Be wary of distractions when you're with your baby ? answering the phone or front door, cleaning up spills, holding a "heated discussion" with your spouse, etc. Know where baby is at all times, secure him in the crib, swing, high chair or safety seat if you need to step away, or carry them with you. Oftentimes accidents happen when you're distracted. Never turn away "just for a second" when you've placed baby on your bed as he/she may roll off and break an arm or worse, and during bath time, where it only takes a split second for baby to slip underwater.


There's a plethora of safety equipment on the market today and it's an even better investment than that college fund you've just started. As we said before, a mobile baby can easily get into danger. Use child locks on the toilet to keep baby from playing (and drowning) in it; use a bath seat during bathing to help secure baby; cover electrical outlets; secure the doors to the toxic waste dump under the kitchen sink; use hook and eye fasteners to lock your toddler out of "off-limit" rooms such as the laundry room full of cleaning supplies or the home office. The list goes on, but if you're not sure you've thought of everything, just take a stroll down the baby aisle of your local grocery store, which usually carries tons of safety devices and check off any needed items.


Be aware of potential hazards such as rubber balloons; a piece popped in your baby's mouth can act as a seal over his trachea that is virtually impossible to remove. Even loose coins lurking underneath the furniture cushions can be choked on or quickly swallowed. Beware of small or age-inappropriate small pieces of games or toys. Rule of thumb is if it can fit through the center of an empty toilet paper tube, it shouldn't be around your baby.

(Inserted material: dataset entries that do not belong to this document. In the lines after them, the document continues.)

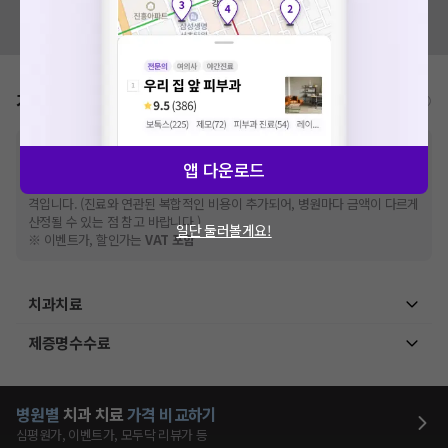
혹시 잘못된 병원정보가 있나요?
모두닥 팀에 알려주세요!
가격표
비급여/급여 진료란?
※
비급여 항목의 경우,
추가비용 등으로 실제 가격과 상이할 수 있으니, 정확
앱 다운로드
한 가격은 해당 의료기관에 직접 문의해주세요.
※
급여 항목의 경우,
건강보험심사평가원
에 고지되어 있는 급여 진료 기준 가
격입니다. (진료와 연관된 복합적인 비용이 추가되어, 병원마다 금액이 다르게
산정될 수 있는 점 참고 바랍니다.)
일단 둘러볼게요!
※ 이벤트가, 할인가는
VAT 포함
치과치료
제증명수수료
병원별
치과
치료
가격 비교하기
심평원가, 이벤트가, 모두닥 리뷰가 등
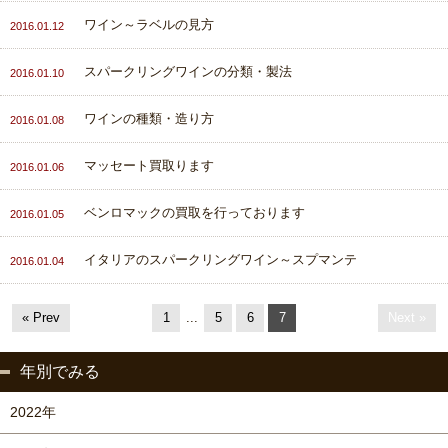
ワイン～ラベルの見方
2016.01.12
スパークリングワインの分類・製法
2016.01.10
ワインの種類・造り方
2016.01.08
マッセート買取ります
2016.01.06
ベンロマックの買取を行っております
2016.01.05
イタリアのスパークリングワイン～スプマンテ
2016.01.04
« Prev
1
...
5
6
7
Next »
年別でみる
2022年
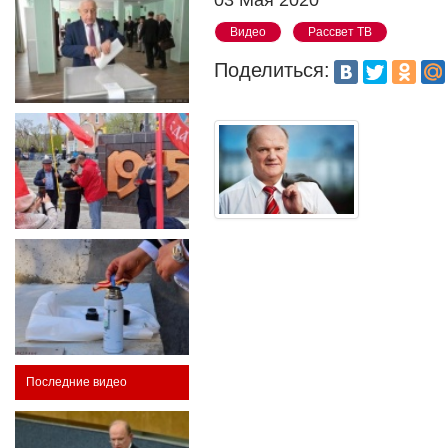
Видео
Рассвет ТВ
Поделиться:
Последние видео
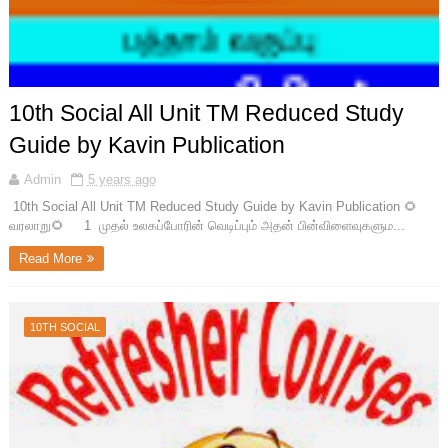
10th Social All Unit TM Reduced Study
Guide by Kavin Publication
Admin
5 years ago
10th Social All Unit TM Reduced Study Guide by Kavin Publication 🌻
வரலாறு🌻 1 முதல் உலகப்போரின் வெடிப்பும் அதன் பின்விளைவுகளும...
Read More
10TH SOCIAL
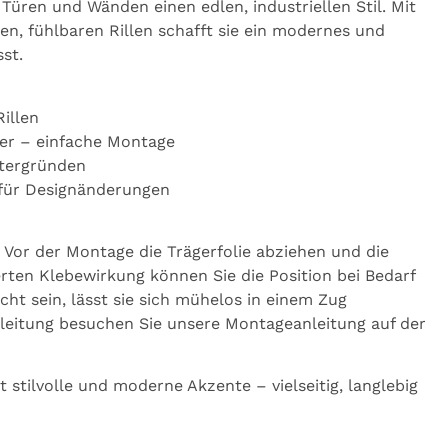
 Türen und Wänden einen edlen, industriellen Stil. Mit
en, fühlbaren Rillen schafft sie ein modernes und
st.
illen
eber – einfache Montage
ntergründen
h für Designänderungen
. Vor der Montage die Trägerfolie abziehen und die
erten Klebewirkung können Sie die Position bei Bedarf
cht sein, lässt sie sich mühelos in einem Zug
Anleitung besuchen Sie unsere Montageanleitung auf der
t stilvolle und moderne Akzente – vielseitig, langlebig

Dad naturally feels a protective instinct regarding mom and baby. Acting on it can be beneficial. However, some men find themselves on the verge of going ballistic at the slightest threat. Dad must learn to know his limits. The well-being of your child extends way beyond car seats, locking cabinet doors, and covering electrical outlets. Parent behavior during pregnancy and after birth greatly impacts the family. The early stages of family formation are an excellent time to consider making necessary changes. If you or your mate have concerns about anger or frustration, get help.


It's important to learn how to interpret your baby's cry. Are they sick or in pain? Or, are they bored, hungry, uncomfortable from a soiled diaper or just in need of attention? Over time, you may become more accustomed to the "tone" of your baby's cry and will be able to deduce what they need.

Until then, use the "troubleshooter" approach ? that same approach you would use in fixing cars, computers or mechanical items. Be proactive and keep testing solutions ? are they hungry, wet, gassy, tired or uncomfortable? By troubleshooting, you'll minimize your anxiety and frustration, which tends to upset baby.